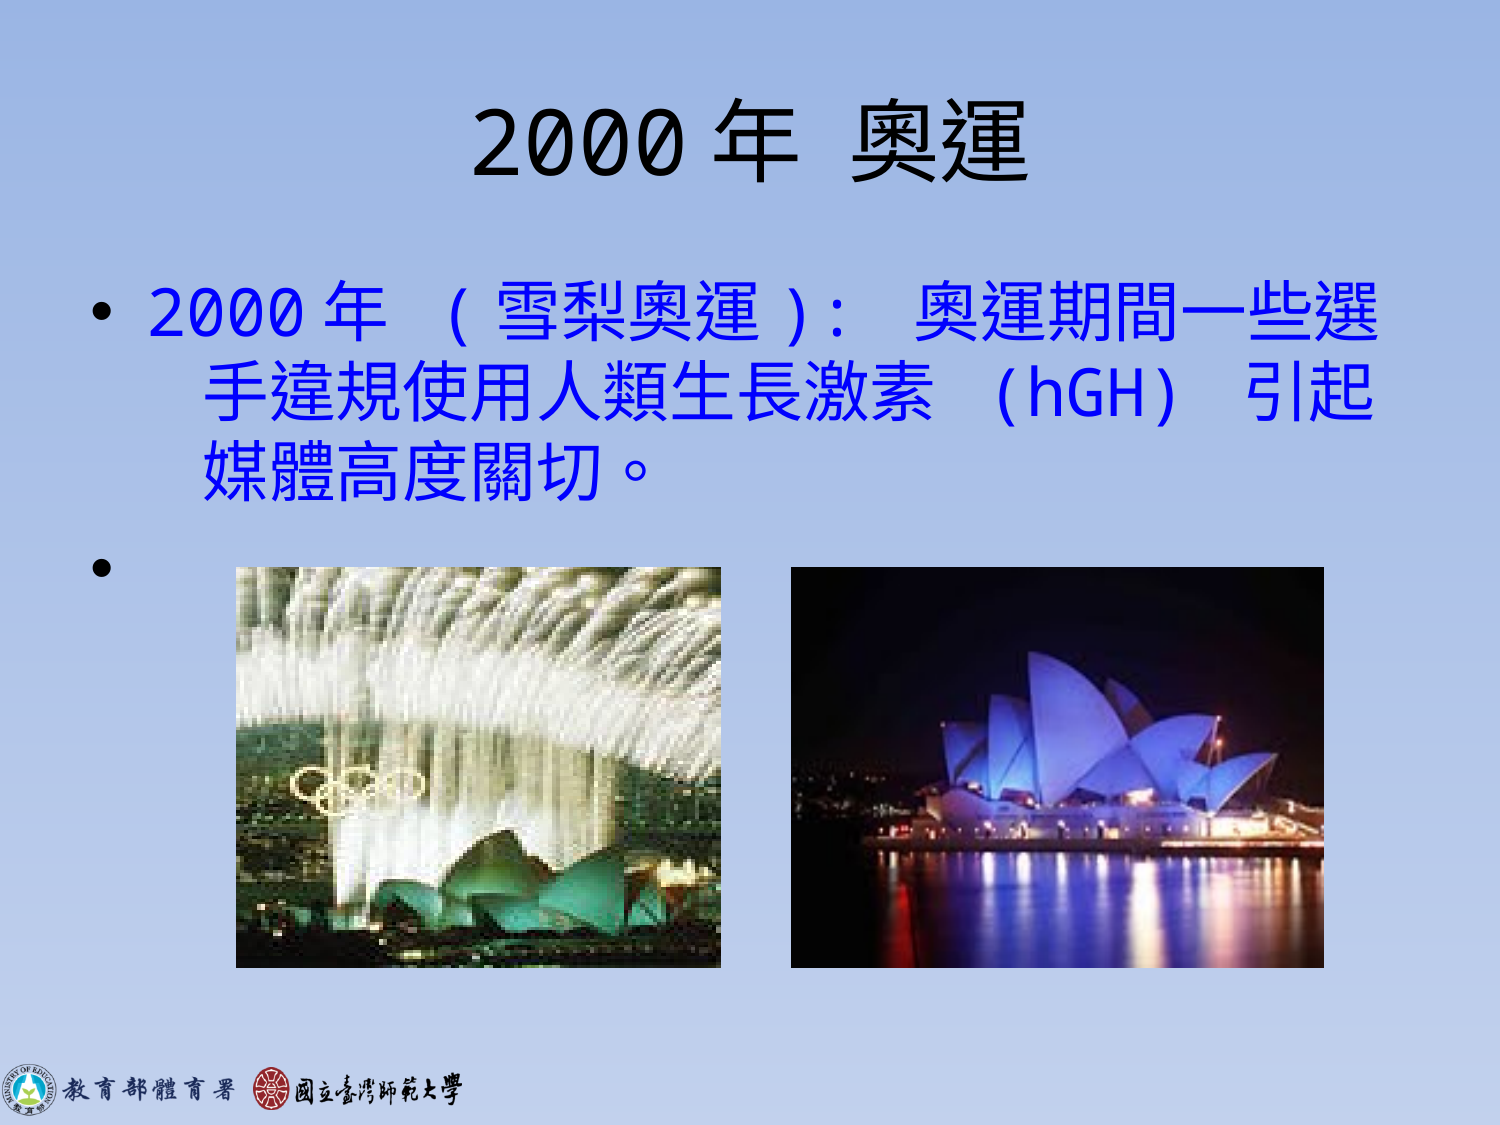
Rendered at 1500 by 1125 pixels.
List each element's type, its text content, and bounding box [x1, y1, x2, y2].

title 2000年 奧運 [75, 45, 1426, 233]
picture [791, 567, 1324, 968]
picture [236, 567, 721, 968]
list 2000年 (雪梨奧運): 奧運期間一些選手違規使用人類生長激素 (hGH) 引起媒體高度關切。 [75, 262, 1426, 1005]
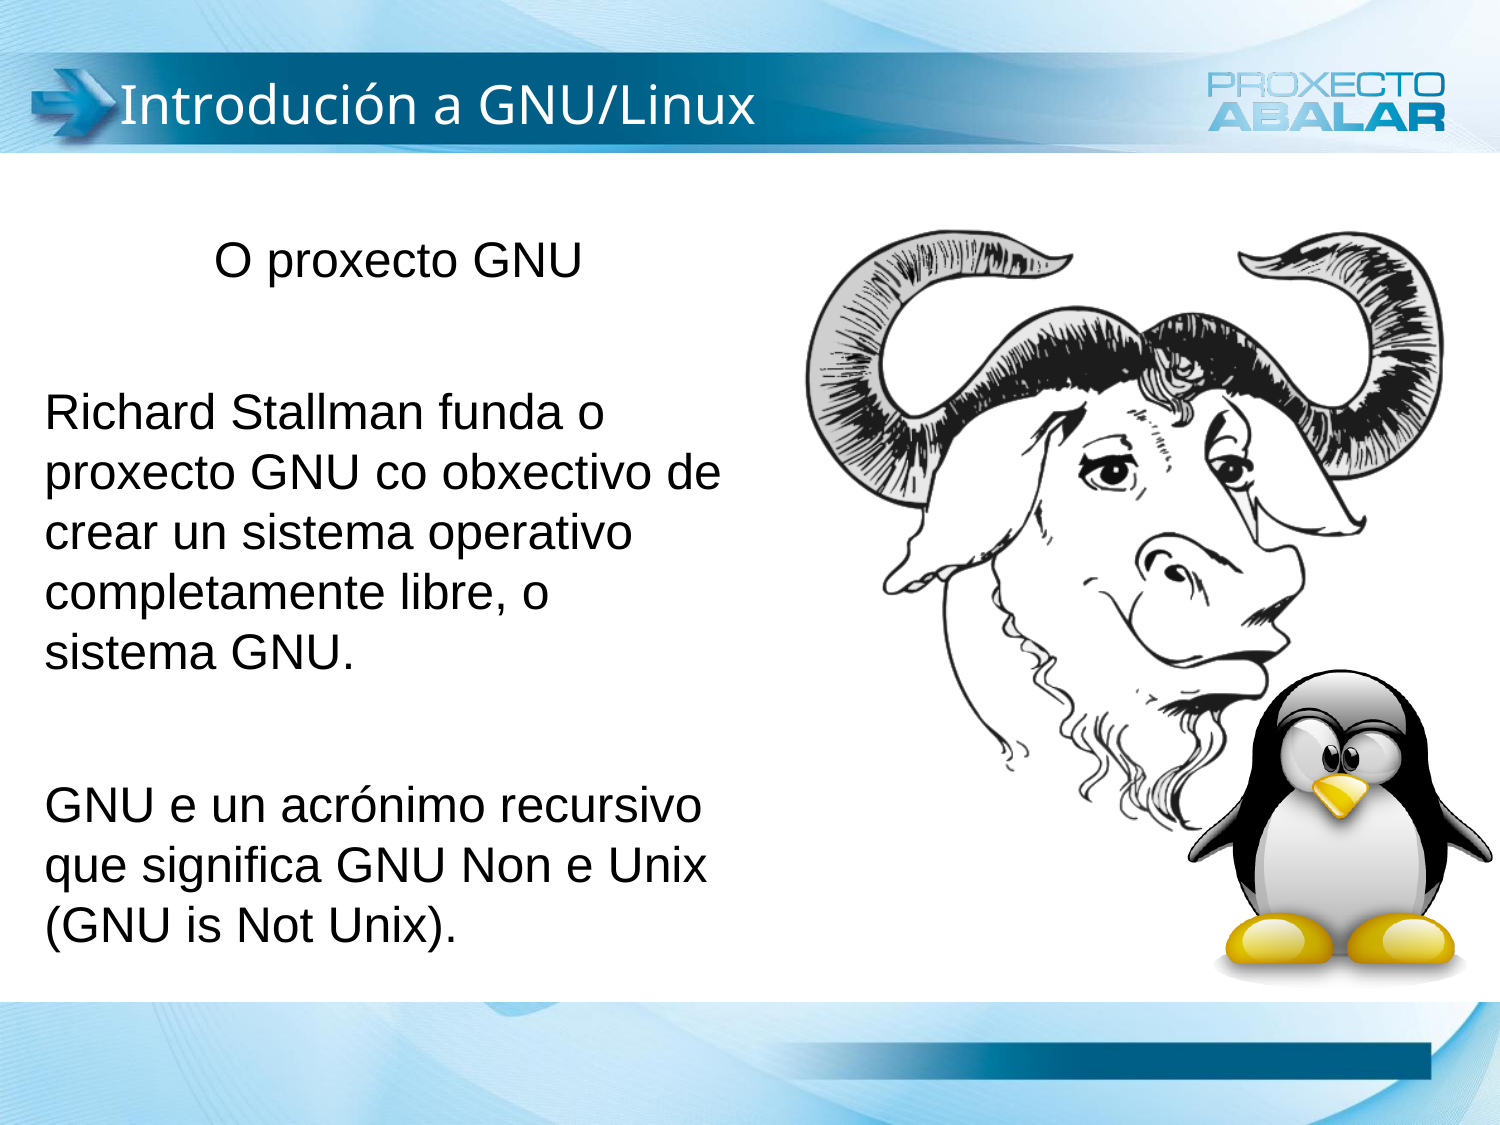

■ ■ ■

What this task involves =>
Please write out the rows above again, substituting "enclosing box" for "bounding box" and keeping everything else the same. Leave the pictures out.

Problem solution =>
Rendered at 1500 by 1125 pixels.
List each element's type, its text content, and enclosing box [x1, y1, x2, y2].

title 2000年 奧運 [75, 45, 1426, 233]
picture [791, 567, 1324, 968]
picture [236, 567, 721, 968]
list 2000年 (雪梨奧運): 奧運期間一些選手違規使用人類生長激素 (hGH) 引起媒體高度關切。 [75, 262, 1426, 1005]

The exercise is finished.